WORK ITEM:
Reproduce the passage on Nigeria's five-year Green Bond below, word for word and in full.

::: DOCUMENT EXCERPT :::

She said that the five-year Green Bond would provide funding for projects aligned with Nigeria’s Nationally Determined Contributions (NDCs) to reduce greenhouse gas emissions.

“Today is about sensitising investors. This is the amount, this is the tenor, and very importantly, this is what we intend to do with the funds.

“We must give institutional investors an opportunity to ask questions, reflect, and begin their internal approval processes. This is not just fundraising; it is about our national commitment to sustainability,” she said.

The News Agency of Nigeria(NAN) reports that the five-year bond, targeted at institutional investors with a minimum investment of N10 million, will be listed on the FMDQ platform.

Oniha explained that while the bond market in Nigeria is well-developed, price discovery would remain guided by market expectations.

Also, Dr Iniobong Abiola-Awe, Director, Department of Climate Change, Federal Ministry of Environment, emphasised the urgency and purpose behind Nigeria’s green financing drive.

::: STORED DATA :::

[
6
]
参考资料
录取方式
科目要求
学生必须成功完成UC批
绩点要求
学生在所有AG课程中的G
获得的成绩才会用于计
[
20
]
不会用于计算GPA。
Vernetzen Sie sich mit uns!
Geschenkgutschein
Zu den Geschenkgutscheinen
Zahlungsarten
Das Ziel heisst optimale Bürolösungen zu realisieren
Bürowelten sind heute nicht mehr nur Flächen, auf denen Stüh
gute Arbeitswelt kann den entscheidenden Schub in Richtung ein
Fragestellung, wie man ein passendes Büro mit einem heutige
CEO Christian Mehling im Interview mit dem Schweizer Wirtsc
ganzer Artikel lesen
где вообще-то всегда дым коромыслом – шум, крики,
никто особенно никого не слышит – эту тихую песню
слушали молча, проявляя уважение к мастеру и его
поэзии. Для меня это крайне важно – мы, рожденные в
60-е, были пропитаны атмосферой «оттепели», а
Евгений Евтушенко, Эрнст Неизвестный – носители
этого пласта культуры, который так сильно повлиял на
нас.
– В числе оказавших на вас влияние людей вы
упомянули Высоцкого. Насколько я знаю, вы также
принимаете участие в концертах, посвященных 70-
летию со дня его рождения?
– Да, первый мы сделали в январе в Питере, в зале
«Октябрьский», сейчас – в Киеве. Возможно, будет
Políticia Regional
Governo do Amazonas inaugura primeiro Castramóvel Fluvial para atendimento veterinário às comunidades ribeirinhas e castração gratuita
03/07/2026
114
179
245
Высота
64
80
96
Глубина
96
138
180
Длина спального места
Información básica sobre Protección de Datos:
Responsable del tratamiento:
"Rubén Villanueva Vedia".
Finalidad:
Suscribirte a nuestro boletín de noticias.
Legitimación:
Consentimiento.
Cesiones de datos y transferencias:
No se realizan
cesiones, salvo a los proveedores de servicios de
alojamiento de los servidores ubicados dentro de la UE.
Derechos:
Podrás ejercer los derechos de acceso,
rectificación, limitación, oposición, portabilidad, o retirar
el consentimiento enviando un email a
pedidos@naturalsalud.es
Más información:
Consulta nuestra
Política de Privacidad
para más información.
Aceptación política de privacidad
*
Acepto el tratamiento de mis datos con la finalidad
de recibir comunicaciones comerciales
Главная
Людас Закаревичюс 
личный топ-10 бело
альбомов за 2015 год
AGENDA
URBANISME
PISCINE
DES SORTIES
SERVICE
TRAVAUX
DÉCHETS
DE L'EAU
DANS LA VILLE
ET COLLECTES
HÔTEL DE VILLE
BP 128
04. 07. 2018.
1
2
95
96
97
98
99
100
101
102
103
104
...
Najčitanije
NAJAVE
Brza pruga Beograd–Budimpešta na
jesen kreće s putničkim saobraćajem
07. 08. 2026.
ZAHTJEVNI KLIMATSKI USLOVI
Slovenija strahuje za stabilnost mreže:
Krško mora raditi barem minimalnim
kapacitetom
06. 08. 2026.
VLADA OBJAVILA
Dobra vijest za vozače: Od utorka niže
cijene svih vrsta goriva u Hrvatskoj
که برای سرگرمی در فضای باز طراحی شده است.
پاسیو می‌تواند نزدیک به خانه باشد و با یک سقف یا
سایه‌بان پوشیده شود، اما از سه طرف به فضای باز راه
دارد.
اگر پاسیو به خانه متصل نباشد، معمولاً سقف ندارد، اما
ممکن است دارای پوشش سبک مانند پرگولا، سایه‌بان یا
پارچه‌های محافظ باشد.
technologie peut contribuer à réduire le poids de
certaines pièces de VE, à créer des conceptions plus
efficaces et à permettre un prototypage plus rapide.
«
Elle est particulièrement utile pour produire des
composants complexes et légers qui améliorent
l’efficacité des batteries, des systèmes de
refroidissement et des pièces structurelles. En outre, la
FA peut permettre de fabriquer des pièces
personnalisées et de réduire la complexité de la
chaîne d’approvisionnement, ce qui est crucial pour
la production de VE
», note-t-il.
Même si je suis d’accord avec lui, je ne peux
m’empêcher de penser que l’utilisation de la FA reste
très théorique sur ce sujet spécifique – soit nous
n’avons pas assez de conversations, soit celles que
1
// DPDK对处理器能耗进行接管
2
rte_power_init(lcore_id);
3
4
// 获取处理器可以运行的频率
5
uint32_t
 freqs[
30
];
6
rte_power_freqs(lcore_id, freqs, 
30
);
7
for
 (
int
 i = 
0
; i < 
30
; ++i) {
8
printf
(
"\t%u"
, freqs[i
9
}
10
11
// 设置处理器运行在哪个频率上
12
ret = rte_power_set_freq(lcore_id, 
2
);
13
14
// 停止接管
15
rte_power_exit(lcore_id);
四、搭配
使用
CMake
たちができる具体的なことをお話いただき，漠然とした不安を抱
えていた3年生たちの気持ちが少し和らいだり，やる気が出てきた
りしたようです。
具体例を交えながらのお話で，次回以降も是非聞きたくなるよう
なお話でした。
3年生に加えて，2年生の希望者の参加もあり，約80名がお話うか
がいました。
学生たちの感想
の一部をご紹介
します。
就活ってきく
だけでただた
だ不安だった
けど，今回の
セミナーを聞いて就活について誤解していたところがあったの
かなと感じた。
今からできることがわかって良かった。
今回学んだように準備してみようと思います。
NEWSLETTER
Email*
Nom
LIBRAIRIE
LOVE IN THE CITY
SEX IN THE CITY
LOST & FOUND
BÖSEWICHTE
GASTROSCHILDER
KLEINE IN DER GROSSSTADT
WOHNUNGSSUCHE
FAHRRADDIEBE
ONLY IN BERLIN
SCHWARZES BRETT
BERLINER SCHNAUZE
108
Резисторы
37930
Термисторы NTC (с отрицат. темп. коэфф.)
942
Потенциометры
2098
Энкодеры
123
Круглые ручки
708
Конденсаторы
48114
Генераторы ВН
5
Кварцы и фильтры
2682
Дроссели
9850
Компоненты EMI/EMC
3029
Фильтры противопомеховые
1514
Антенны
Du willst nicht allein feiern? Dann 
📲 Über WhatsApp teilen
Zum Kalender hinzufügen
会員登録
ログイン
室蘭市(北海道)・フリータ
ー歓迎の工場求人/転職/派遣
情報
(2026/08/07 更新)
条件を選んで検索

:::

ANSWER FOR THE TASK:
She said that the five-year Green Bond would provide funding for projects aligned with Nigeria’s Nationally Determined Contributions (NDCs) to reduce greenhouse gas emissions.

“Today is about sensitising investors. This is the amount, this is the tenor, and very importantly, this is what we intend to do with the funds.

“We must give institutional investors an opportunity to ask questions, reflect, and begin their internal approval processes. This is not just fundraising; it is about our national commitment to sustainability,” she said.

The News Agency of Nigeria(NAN) reports that the five-year bond, targeted at institutional investors with a minimum investment of N10 million, will be listed on the FMDQ platform.

Oniha explained that while the bond market in Nigeria is well-developed, price discovery would remain guided by market expectations.

Also, Dr Iniobong Abiola-Awe, Director, Department of Climate Change, Federal Ministry of Environment, emphasised the urgency and purpose behind Nigeria’s green financing drive.